Robby robby.lansaw at gmail.com
Mon Feb 12 12:23:47 PST 2007


Andrei Alexandrescu (See Website For Email) wrote:
> Robby wrote:
>> Also, in my opinion the best part about trying to compete with 
>> technologies in problem domains allows you to open your eyes about 
>> some improvements that may help D as a whole. Consider some of the 
>> things that Ruby does to make it so easy, reflective abilities, 
>> dynamic generation and runtime type information.
>>
>> Now obviously D isn't going to turn into a dynamic language, but 
>> exposing such traits that D could help a static typed langauge 
>> approach could help us all in the end. - such as runtime type 
>> information.
> 
> Definitely. RTTI and reflection are good to have will probably make it 
> in D (as I mentioned, as a couple of the many applications of static 
> introspection). The runtime code generation issue is much more 
> problematic, so a alternative approach is to do compile-time generation 
> for select modules. Running the compiler to generate code will be not 
> much slower than running the interpreter of a competing language. The 
> advantage is that the resulting code will be easier to make correct and 
> faster.
> 
> Let me put it this way. If all you need to do is recompile a couple of 
> modules when the database schema changes (a process that is easy to 
> automate), then this might be more attractive than a scheme that does a 
> lot of busywork at runtime to adapt itself dynamically to a structure 
> that seldom changes, and to fail "late" when inconsistencies in the code 
> are revealed.
> 
> 
> Andrei
Yeah, fair enough.
I mentioned something similar in the DeRailed thread and posted a very 
very rough draft[1] how something could work with D's implementation 
now.

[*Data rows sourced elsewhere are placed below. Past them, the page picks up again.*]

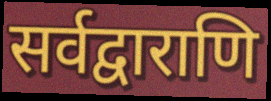
सर्वद्वाराणिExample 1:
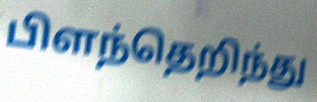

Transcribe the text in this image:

பிளந்தெறிந்து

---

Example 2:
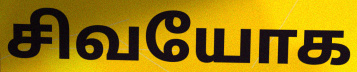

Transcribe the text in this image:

சிவயோக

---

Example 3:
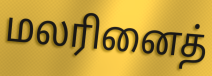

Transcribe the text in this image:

மலரினைத்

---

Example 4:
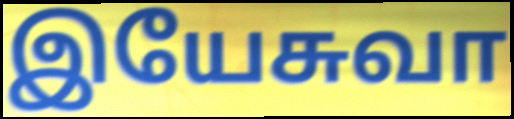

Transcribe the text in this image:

இயேசுவா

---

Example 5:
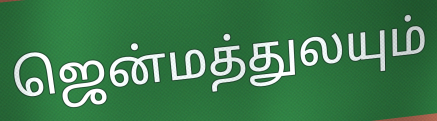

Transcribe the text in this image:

ஜென்மத்துலயும்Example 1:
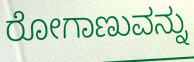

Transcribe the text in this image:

ರೋಗಾಣುವನ್ನು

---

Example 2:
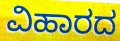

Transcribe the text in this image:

ವಿಹಾರದ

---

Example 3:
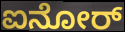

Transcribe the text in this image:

ಐನೋರ್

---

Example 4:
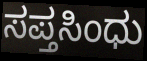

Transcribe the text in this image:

ಸಪ್ತಸಿಂಧು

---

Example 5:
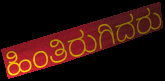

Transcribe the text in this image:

ಹಿಂತಿರುಗಿದರು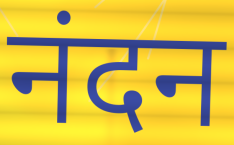
नंदन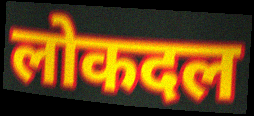
लोकदल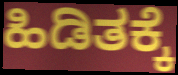
ಹಿಡಿತಕ್ಕೆ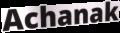
Achanak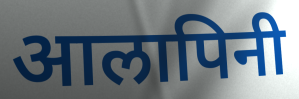
आलापिनीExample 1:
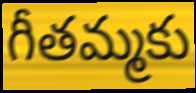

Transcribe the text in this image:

గీతమ్మకు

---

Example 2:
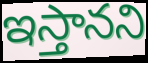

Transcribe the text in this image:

ఇస్తానని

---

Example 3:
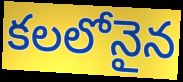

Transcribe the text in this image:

కలలోనైన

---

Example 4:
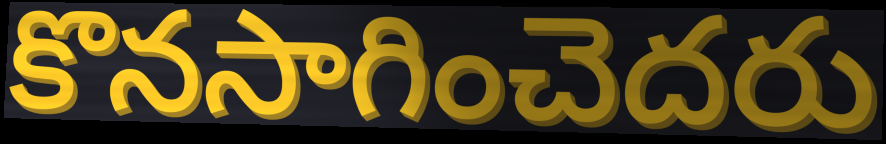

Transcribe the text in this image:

కొనసాగించెదరు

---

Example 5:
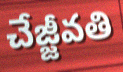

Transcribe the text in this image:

చేజ్జీవతిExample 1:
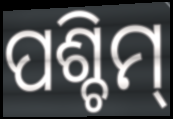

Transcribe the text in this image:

ପଶ୍ଚିମ୍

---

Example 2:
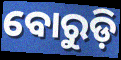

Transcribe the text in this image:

ବୋରୁଡ଼ି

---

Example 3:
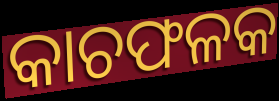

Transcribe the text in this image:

କାଚଫଳକ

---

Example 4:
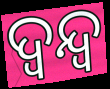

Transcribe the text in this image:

ଦ୍ବନ୍ଦ୍ବ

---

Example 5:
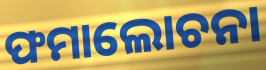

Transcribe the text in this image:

ଫମାଲୋଚନା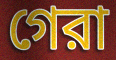
গেরা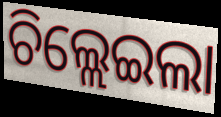
ଚିଲ୍ଲେଇଲାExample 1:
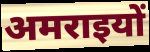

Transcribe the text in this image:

अमराइयों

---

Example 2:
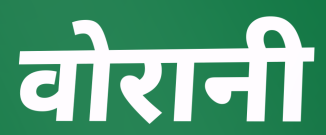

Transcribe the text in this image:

वोरानी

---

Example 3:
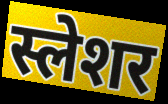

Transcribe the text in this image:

स्लेशर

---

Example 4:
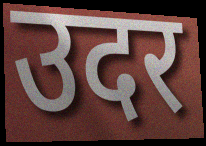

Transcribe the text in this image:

उदर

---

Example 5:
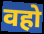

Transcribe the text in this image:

वहोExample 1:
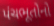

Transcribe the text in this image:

પંચભૂતોનો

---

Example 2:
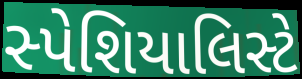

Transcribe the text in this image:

સ્પેશિયાલિસ્ટે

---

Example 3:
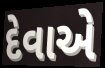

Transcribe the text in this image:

દેવાએ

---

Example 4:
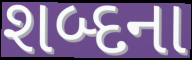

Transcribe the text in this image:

શબ્દના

And now that I think about it further, that very setup could even 
use the new mixin/import features.

What I'm currently working on is using derelict's loader setup and 
porting sqlite to use it, this way I'm not confined to where the 
sqlite.dll is on windows (ugh), then I'm going to start working on 
DeActive using sqlite as a test bed.

I'm actually not looking at this whole thing from a RubyOnRails 
perspective, but for now, from a ActiveRecord perspective. I want a nice 
ORM setup for a gui app I'm working on, and in turn an ORM to keep track 
of my poker hands + backtesting for my poker bot. I just happen to have 
extensive experience through my old job on RubyOnRails and its implemention.